5. Any service should be performed in a professional manner in accordance with any services specifications that are agreed to by both parties in writing.

6. If the Seller confirms that the Products are non-conforming, Seller will either refund amounts paid by Buyer for the Products (or) repair or replace the Products at free of charge.

7. The non-conforming Products are returned to Seller (at Buyer’s expense), no later than one year from the date of receipt of the Products.

8. All sales of conforming Products, unless otherwise agreed in writing by Seller are Non-Cancellable, Non-returnable and non-rescheduleable.


1. Buyer agrees that, regardless of the claim or any legal action brought by Buyer against Seller, none of the Seller Parties shall be liable for any indirect, special, incidental, consequential, exemplary or punitive damages, including, without limitation, loss of profits, revenue, promotional expenses, injury to reputation, or loss of customers.

2. Buyer’s recovery from the Seller shall not in the aggregate exceed the amount actually paid to Seller by Buyer for the Products or Services irrespective of the nature of the claim.

3. Products sold by Seller are not designed, intended or authorized for use in life support, life sustaining, nuclear, or other applications in which the failure of such Products could reasonably be expected to result in personal injury, loss of life or catastrophic property damage.

4. If Buyer uses or sells the Products for use in any such applications

   4.1. Buyer acknowledges that such use or sale is at Buyer’s sole risk;

   4.2. Buyer agrees that Seller and the manufacturer of the Products are not liable, in whole or in part, for any claim or damage arising from such use.

   4.3. Buyer agrees to indemnify, defend and hold Seller and the manufacturer of the Products harmless from and against any and all claims, damages, losses, costs, expenses and liabilities arising out of or in connection with such use or sale.

Export Control

1. Buyer acknowledges that the Products bought from Seller are subject to the export or import control laws and regulations of various countries. Buyer shall be responsible for obtaining all licenses, permits and other approvals required under, all applicable foreign, national, state and local laws and regulations relating to the purchase or use of the Products or Services

2. Buyer certifies that it will be the recipient of Products to be delivered by Seller.
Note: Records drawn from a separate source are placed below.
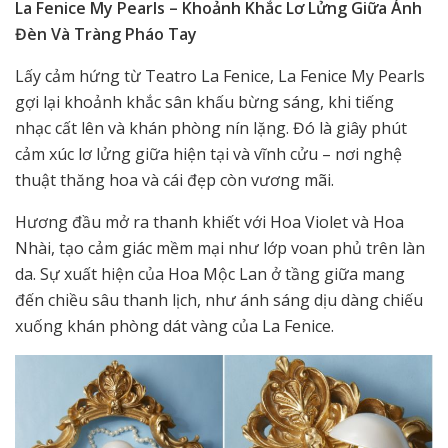
La Fenice My Pearls – Khoảnh Khắc Lơ Lửng Giữa Ánh
Đèn Và Tràng Pháo Tay
Lấy cảm hứng từ Teatro La Fenice, La Fenice My Pearls
gợi lại khoảnh khắc sân khấu bừng sáng, khi tiếng
nhạc cất lên và khán phòng nín lặng. Đó là giây phút
cảm xúc lơ lửng giữa hiện tại và vĩnh cửu – nơi nghệ
thuật thăng hoa và cái đẹp còn vương mãi.
Hương đầu mở ra thanh khiết với Hoa Violet và Hoa
Nhài, tạo cảm giác mềm mại như lớp voan phủ trên làn
da. Sự xuất hiện của Hoa Mộc Lan ở tầng giữa mang
đến chiều sâu thanh lịch, như ánh sáng dịu dàng chiếu
xuống khán phòng dát vàng của La Fenice.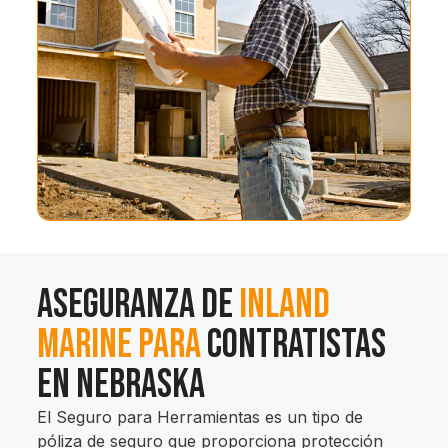
Aseguranza de
Inland
Marine Para
Contratistas
en Nebraska
El Seguro para Herramientas es un tipo de
póliza de seguro que proporciona protección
3. Buyer agrees to comply strictly with export laws and assume sole responsibility for obtaining licenses to export or re-export any Products to any country to which such export or transmission is restricted or prohibited.

4. Products sold by Seller cannot be transferred, sold or re-exported to any party on the Entity List or Restricted Person List of the U.S. Department of Commerce, Bureau of Industry and Security (BIS), any party designated by the U.S. Treasury Department’s Office of Foreign Assets Control, and any party debarred or sanctioned for proliferation or terrorism reasons by the U.S. State Department.